Stadtgeschichte

"Olle Berolina"

Berliner Pfannkuchen sind ein traditionelles Gebäck zu Silvester und zur Zeit von Karneval, Fastnacht oder Fasching.
Berliner Pfannkuchen sind ein traditionelles Gebäck zu Silvester und zur Zeit von Karneval, Fastnacht oder Fasching. © dpa picture alliance/ Patrick Pleul
Von Pieke Biermann · 21.06.2014
Henry Urbans Streifzüge durch das Berlin Anfang des 20. Jahrhunderts sind eine Offenbarung. Der New Yorker Schriftsteller sinniert über breite luftige Straßen und Pfannkuchen. Seine Texte zeigen verblüffende Ähnlichkeiten mit dem heutigen Berlin.
Berolina, die jugendlichste der magnetischen Metropolen, ist eine notorische Narzisstin. Am liebsten spiegelt sie sich in Blicken von Außenstehenden. Und nichts schmeichelt ihr mehr, als wenn Leute von Jottweedee einen schönen Schwan sehen – gern auch mit ein paar gerupften Federn, da ist sie großmütig.

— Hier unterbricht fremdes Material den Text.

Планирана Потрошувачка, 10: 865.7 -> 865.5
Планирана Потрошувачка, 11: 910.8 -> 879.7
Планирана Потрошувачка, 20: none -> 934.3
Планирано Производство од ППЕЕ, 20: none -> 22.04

Hauptsache, nicht das hässliche Entlein, das sie selbst meistens im Schminkspiegel findet. Zugegeben, die hässlichen Spuren hat sie sich selbst beigebracht. Für die bösesten Schmisse hat sie nur zwölf Jahre gebraucht, manche werden nie ganz verheilen, aber guck mal, wer alles zu ihr ziehen will, sie schreibend, filmend, malend feiert! Wie attraktiv sie ist – mehr als New York, selbst für Israelis und Amerikaner.
Balgen um die Krone der Modernität
London mag das Zentrum der alten Weltherrschaft und Paris die Hauptstadt des 19. Jahrhunderts sein – Berlin und New York, die zwei historischen Grünschnäbel, balgen sich um die Krone der Modernität. Das geht seit über hundert Jahren so, wie man jetzt in Henry F. Urbans Buch "Die Entdeckung Berlins" von 1911 nachlesen kann. Der unermüdliche Berlin-Archäologe Michael Bienert hat diese klassischen Großstadtfeuilletons wieder ausgegraben und in abenteuerlicher Kleinarbeit die Spuren des Autors recherchiert.

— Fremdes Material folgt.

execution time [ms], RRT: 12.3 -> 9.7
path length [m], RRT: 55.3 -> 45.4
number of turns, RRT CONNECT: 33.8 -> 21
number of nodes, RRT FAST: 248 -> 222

Henry Urban, 1862 in Berlin geboren, in jungen Jahren ausgewandert, kommt als New Yorker Schriftsteller 1910 in die Stadt zurück. Gerade ist in Amerika sein bissiger Roman erschienen, in dem drei Berliner "Dollarjäger" New York entdecken. Jetzt also das Kontrastprogramm: ein New Yorker entdeckt Berlin, für eine Zeitungsserie. Ein Flaneur, der sich für Tricks beim Pfannkuchenbestellen, beneidenswerte Müllentsorgung, Balkonblumengießen und breite luftige Straßen ebenso lebhaft vergleichend interessiert wie für bräsige Bürokratie, kaiserlich-preußischen Folklore-Pomp, Stadtfluchten mittels Ostsee- und Landpartien und ernährungstechnische Differenzen.

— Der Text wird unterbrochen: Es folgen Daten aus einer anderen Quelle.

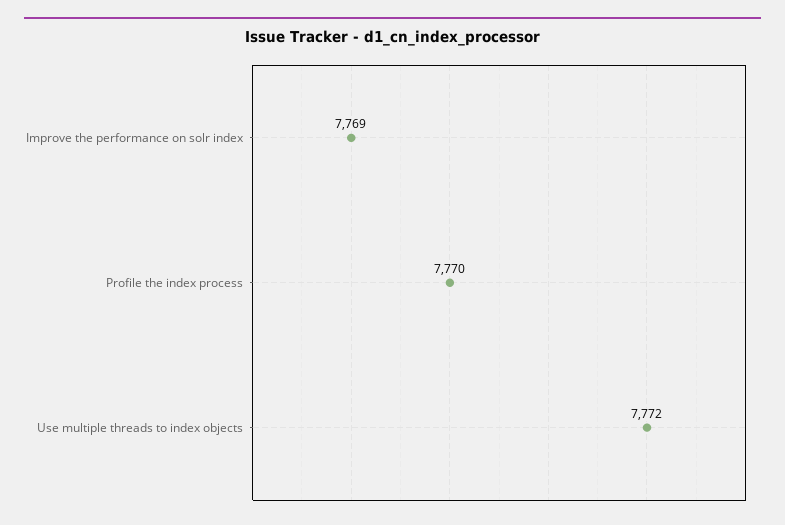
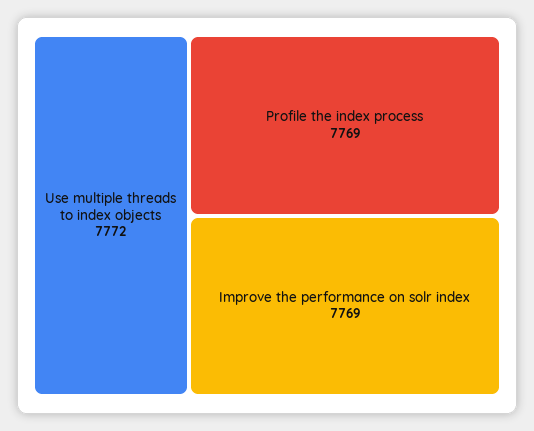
Profile the index process: 7770 -> 7769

Tricks beim Pfannkuchenbestellen
Berliner, mutmaßt er zum Beispiel, haben ständig Angst zu verhungern, warum sonst sähe man sie überall mit Stullen? Er findet auf seinen Streifzügen eine Menge "amerikanisches Berlin" samt Presse, erzählt nebenbei von traditionellen Spreewälder Ammen und staunt über die "absonderlich geistige Schärfe" der Berlinerin, die obendrein "mitten auf dem Kurfürstendamm am hellen Tage" Küsse tauscht. Undenkbar in New York! So wie auch die offensichtliche hiesige Immunität gegen die "Dollaritis", die Urban bei jeder Gelegenheit am "Dollarika", in dem er sonst lebt, satirisch geißelt.
Man reibt sich immer wieder die Augen beim Lesen. Und fragt sich, was der Mann heute beschreiben würde. Auf jeden Fall Handfesteres als die übliche Dauerparty-Clubszene und Kreativ-Bohème samt IT-Hype und Medien-Bashing. Denn Urban hat außer einer leichten Schreibhand und Sinn für Pointen vor allem einen tiefenscharfen Blick für "olle Berolina". Und was der sieht, zeigt verblüffende Ähnlichkeiten mit der heutigen "Miss Arm-aber-sexy" auf dem ewig wackeligen märkischen Sandboden. Höchst lehrreich also auch, diese "Entdeckung Berlins".